Given an equivalence relation $\sim$ with equivalence classes $C_1,\dots,C_n$, show that $$\mathbin{\sim} = \bigcup_{j=1}^n\bigcup_{i=1}^n(C_j\times C_i)\;.$$
I could use a hint on where to start approaching this from.
The beginnings of my proof:
Suppose that $\langle a,b \rangle\in\sim$. This implies that $a\sim b$, and by the symmetry of $\sim$, $b\sim a$. The equivalence classes of $a$ and $b$ are defined $\bar{a}=\{b\in A | a\sim b\}$ and $\bar{b}=\{a\in A | b\sim a\}$. It follows from the properties of the equivalence relation that $a\sim b\iff \bar{a}=\bar{b}$. $\bar{a}=\bar{b}\implies \{b\in A | a\sim b\}=\{a\in A | b\sim a\}$.
Now suppose that $\langle a,b\rangle\in\bigcup_{i=1}^n(C_i\times C_i)$. This means there exists $i\in\{1,\dots,n\}$ such that $\langle a,b \rangle\in C_i\times C_i$. Consequently, $\langle a,b \rangle\in C_i\times C_i\implies a\in C_i$ and $b\in C_i$.
HINT: Let $A$ be the underlying set for the equivalence relation $\sim$; then $\sim$ is a subset of $A\times A$. $\bigcup_{i=1}^n(C_i\times C_i)$ is also a subset of $A\times A$, and you’re to show that these two subsets of $A\times A$ are actually the same subset.

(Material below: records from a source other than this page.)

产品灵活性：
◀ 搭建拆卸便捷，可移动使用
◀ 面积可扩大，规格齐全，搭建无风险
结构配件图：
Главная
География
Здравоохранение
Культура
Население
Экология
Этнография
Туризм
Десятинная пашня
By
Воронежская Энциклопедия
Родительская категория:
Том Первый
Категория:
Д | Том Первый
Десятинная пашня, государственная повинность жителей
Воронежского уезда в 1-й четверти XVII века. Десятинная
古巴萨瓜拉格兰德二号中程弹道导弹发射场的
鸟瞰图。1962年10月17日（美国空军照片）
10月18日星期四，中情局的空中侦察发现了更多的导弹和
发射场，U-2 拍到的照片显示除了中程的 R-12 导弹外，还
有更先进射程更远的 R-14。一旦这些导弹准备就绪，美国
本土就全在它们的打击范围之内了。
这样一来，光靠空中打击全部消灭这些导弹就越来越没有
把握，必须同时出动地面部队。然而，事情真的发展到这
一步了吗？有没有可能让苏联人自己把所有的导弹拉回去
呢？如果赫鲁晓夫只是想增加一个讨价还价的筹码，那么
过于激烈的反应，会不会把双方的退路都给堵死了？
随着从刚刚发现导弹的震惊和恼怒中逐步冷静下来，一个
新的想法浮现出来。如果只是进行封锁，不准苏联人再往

You can approach it as you would approach any other problem of showing that two sets are equal: try to show that each is a subset of the other.

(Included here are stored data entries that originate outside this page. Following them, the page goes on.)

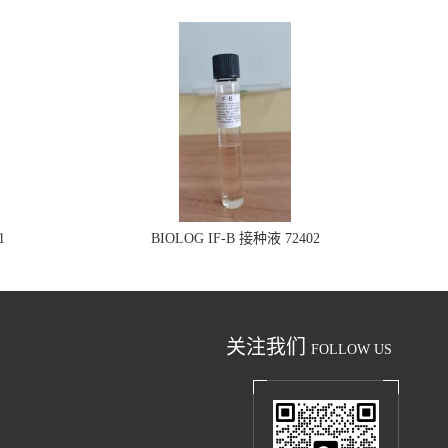
1
BIOLOG IF-B 接种液 72402
关注我们
FOLLOW US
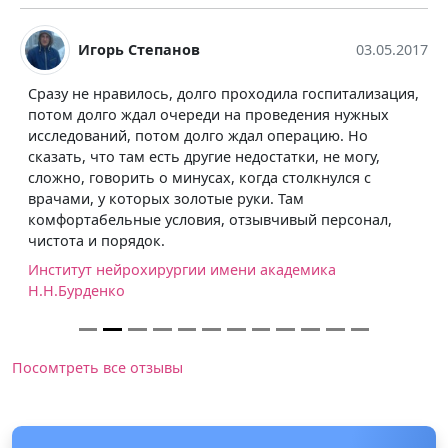
Игорь Степанов
03.05.2017
Сразу не нравилось, долго проходила госпитализация,
потом долго ждал очереди на проведения нужных
исследований, потом долго ждал операцию. Но
сказать, что там есть другие недостатки, не могу,
сложно, говорить о минусах, когда столкнулся с
врачами, у которых золотые руки. Там
комфортабельные условия, отзывчивый персонал,
чистота и порядок.
Институт нейрохирургии имени академика
Н.Н.Бурденко
Посомтреть все отзывы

Suppose that $\langle a,b\rangle\in\;\sim$, i.e., that $a\sim b$; you want to show that there is an $i\in\{1,\dots,n\}$ such that $\langle a,b\rangle\in C_i\times C_i$. This is the case if and only if $a\in C_i$ and $b\in C_i$, i.e., if and only if $a$ and $b$ are in the same equivalence class. Is this true if $a\sim b$? Why?

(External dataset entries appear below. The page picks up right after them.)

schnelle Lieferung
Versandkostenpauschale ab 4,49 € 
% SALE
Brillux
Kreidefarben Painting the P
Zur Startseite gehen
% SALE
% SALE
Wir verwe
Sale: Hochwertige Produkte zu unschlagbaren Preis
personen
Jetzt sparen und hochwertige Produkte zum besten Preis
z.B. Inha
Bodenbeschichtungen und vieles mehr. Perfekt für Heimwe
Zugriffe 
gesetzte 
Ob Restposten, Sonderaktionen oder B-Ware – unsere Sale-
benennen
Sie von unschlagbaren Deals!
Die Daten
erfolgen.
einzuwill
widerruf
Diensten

Then suppose that $\langle a,b\rangle\in\bigcup_{i=1}^n(C_i\times C_i)$, and try to show that $\langle a,b\rangle\in\;\sim$, i.e., that $a\sim b$. If $\langle a,b\rangle\in\bigcup_{i=1}^n(C_i\times C_i)$, then $\langle a,b\rangle\in C_i\times C_i$ for some $i\in\{1,\dots,n\}$. Does that imply that $a\sim b$? Why?